Although there are still times when I will use it, Frost Trap just doesn't work as well for me, for a couple of different reasons.
  • The snakes have their own aggro table, so if I drop Snake and feign, a mob is going to spend time killing the snakes first.

  • Frost Trap works very poorly on slopes, and if you fight on a slope, you're only going to get a small left to right portion of the slick to work with.

  • Snakes can apply crippling poison, which slows mobs by 70%. Frost Trap only slows mobs by 60%, and Wing Clip by 50%. I find that when having to fight more than two mobs in sequence, this extra 10-20% speed difference translates directly into me saving an extra 10-20% health, and in scenarios where the adds sometimes just keep coming, in densely populated areas, that is the difference between being able to continue questing/farming, or having to make a corpse run.
So my rotation at the moment is:-
  1. Drop a Snake Trap at 20 yards from the mob. I'm able to use the RangeDisplay addon to figure out how far that is.

  2. Walk backwards to 35-40 yards. As I'm about to hit the 40 yard point, I fire Serpent Sting, and because auto shot won't fire while I'm moving, I also quickly press another key to turn auto shot off. This is so that I don't get a 1k autoshot crit, and front load more threat than the pet can initially get past with Growl. Serpent Sting as an initial shot builds threat over time, so Growl and my pet's specials have more of a chance to keep up.

  3. When the mob hits my Snake Trap, I press another key that is bound to a macro which both applies Hunter's Mark, and sends my cat to attack the mob. Dash means that the mob won't stay at exactly the same spot as the trap, like Charge would have, but that is ok, because when the mob and cat walk forward a bit before fighting, I can simply backpedal.

  4. When Lock and Load procs from my Snake Trap, I use the rotation Explosive Shot, Aimed Shot, Explosive Shot. Sometimes if it's a more difficult mob, or if I've got an add and so need to get the first one down more quickly, (say against the two part horse and rider mobs at New Hearthglen) my rotation will be Explosive Shot, Aimed Shot, Multi Shot, Explosive Shot.
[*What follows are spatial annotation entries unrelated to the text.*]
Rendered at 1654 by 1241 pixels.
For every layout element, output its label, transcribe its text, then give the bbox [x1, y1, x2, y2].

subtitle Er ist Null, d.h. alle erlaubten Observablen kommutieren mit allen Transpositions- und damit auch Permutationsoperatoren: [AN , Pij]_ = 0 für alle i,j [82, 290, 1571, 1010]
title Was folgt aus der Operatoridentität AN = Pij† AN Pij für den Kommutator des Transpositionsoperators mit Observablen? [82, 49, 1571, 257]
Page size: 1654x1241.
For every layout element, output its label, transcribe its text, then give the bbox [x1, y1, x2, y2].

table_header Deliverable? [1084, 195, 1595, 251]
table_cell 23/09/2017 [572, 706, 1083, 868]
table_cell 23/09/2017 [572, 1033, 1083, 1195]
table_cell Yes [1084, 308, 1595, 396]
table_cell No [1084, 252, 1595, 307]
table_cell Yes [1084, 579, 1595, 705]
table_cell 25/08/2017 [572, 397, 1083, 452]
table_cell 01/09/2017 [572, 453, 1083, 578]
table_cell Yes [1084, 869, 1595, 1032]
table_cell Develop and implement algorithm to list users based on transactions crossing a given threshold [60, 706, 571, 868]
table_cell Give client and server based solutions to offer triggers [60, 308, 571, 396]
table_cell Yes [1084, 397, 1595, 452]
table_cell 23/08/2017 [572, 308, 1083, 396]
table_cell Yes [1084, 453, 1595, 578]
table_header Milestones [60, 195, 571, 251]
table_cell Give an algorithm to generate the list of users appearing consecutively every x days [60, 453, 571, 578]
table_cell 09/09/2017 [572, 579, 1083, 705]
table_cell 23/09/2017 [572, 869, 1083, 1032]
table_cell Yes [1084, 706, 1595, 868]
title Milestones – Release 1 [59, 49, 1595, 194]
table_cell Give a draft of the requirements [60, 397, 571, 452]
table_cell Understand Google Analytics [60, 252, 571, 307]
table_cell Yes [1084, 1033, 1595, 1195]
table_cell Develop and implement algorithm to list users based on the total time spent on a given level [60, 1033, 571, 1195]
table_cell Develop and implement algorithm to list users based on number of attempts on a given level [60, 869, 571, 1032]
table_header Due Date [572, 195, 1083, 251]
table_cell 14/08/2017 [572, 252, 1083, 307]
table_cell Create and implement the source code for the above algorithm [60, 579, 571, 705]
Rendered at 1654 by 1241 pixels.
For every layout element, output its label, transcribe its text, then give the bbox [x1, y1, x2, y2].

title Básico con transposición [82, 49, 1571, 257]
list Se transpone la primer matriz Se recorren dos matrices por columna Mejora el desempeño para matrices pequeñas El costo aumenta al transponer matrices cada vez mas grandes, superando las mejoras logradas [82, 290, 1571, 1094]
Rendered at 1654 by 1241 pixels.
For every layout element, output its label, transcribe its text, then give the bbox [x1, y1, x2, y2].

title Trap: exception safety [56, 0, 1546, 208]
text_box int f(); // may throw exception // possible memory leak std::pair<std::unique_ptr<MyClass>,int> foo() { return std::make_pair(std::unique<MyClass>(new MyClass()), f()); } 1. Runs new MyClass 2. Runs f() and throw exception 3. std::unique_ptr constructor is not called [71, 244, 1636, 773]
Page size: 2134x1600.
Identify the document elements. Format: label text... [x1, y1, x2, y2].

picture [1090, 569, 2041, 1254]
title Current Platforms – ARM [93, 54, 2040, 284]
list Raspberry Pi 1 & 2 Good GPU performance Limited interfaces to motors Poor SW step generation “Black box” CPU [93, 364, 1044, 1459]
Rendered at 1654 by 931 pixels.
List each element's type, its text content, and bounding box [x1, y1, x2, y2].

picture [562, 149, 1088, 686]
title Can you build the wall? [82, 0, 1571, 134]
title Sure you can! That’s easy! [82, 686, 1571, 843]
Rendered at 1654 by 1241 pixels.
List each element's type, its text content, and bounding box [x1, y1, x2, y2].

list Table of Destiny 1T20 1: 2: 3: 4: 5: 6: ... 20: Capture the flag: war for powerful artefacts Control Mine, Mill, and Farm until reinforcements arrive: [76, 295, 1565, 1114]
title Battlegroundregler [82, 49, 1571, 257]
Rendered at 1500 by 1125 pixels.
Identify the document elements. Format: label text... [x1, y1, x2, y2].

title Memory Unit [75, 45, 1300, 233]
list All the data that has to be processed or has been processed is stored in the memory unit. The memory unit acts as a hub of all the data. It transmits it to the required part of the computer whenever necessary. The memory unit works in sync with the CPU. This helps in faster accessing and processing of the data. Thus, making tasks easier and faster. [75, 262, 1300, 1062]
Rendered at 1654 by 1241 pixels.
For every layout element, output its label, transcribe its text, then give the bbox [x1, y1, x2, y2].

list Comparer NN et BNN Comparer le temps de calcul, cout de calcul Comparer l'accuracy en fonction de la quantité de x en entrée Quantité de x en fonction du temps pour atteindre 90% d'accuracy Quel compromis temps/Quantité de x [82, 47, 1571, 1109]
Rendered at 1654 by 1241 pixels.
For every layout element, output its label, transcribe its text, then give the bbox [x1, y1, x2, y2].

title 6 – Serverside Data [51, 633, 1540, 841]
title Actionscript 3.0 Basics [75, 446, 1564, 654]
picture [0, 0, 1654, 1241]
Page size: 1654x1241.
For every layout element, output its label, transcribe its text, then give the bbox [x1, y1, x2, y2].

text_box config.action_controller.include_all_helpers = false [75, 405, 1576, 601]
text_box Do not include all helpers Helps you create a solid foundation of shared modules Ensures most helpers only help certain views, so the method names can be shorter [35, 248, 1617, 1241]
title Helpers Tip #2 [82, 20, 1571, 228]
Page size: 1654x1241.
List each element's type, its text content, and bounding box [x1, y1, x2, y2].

The second rotation however uses quite a bit more mana, so I don't use it unless I really need to.

  5. After using the non-Multi rotation, the mob will usually be alive for another 1-2 seconds, which is fine. I can either fire another autoshot to finish, or keep backpedalling while my pet and the snakes finish up. I find that I can generally time it so that the snakes and the mob both die at exactly the same time, which means my kills take 15 seconds precisely, and with Resourcefulness, my trap cooldown usually finishes 1-2 seconds later as well.
If I know that I can expect to have adds ahead of time, my procedure is a little different, but not much.
  1. First, I chain trap. Chain trapping for me means putting down my first trap before I pull, and waiting until the trap cooldown has only 5 seconds left before pulling. This is slow, so you won't want to do it every pull; only for ones where you're expecting adds.

    Pike (and some other people) might like chaining Freeze Traps, and that's fine, but I actually like putting down a Frost Trap first, and then using a Snake Trap for each individual mob. The reason why I do this is because, if you use Freezing Trap, it will only stop one mob. Frost Trap gives me a 60% speed reduction against however many mobs walk onto the slick, even if it's another four or so. Snake Trap against individual mobs then also gives me the additional 10%, which means that while I might still have to move around a bit, I am at least able to distribute a marginal amount of CC to all of them. I can also Feign Death and apply Growl to each of them, while of course keeping Mend Pet up.

  2. Next, when I send the pet, I put Mend Pet up, I Growl at the first mob, attack said first mob with the pet until around halfway through the Growl cooldown, and then retarget the second mob and Growl at it.

  3. I then redirect the pet back to attacking the first mob, drop Snake Trap, and kill it in the usual way. People might say to simply use Volley, but if I do that without a Gorilla, I pull threat very quickly.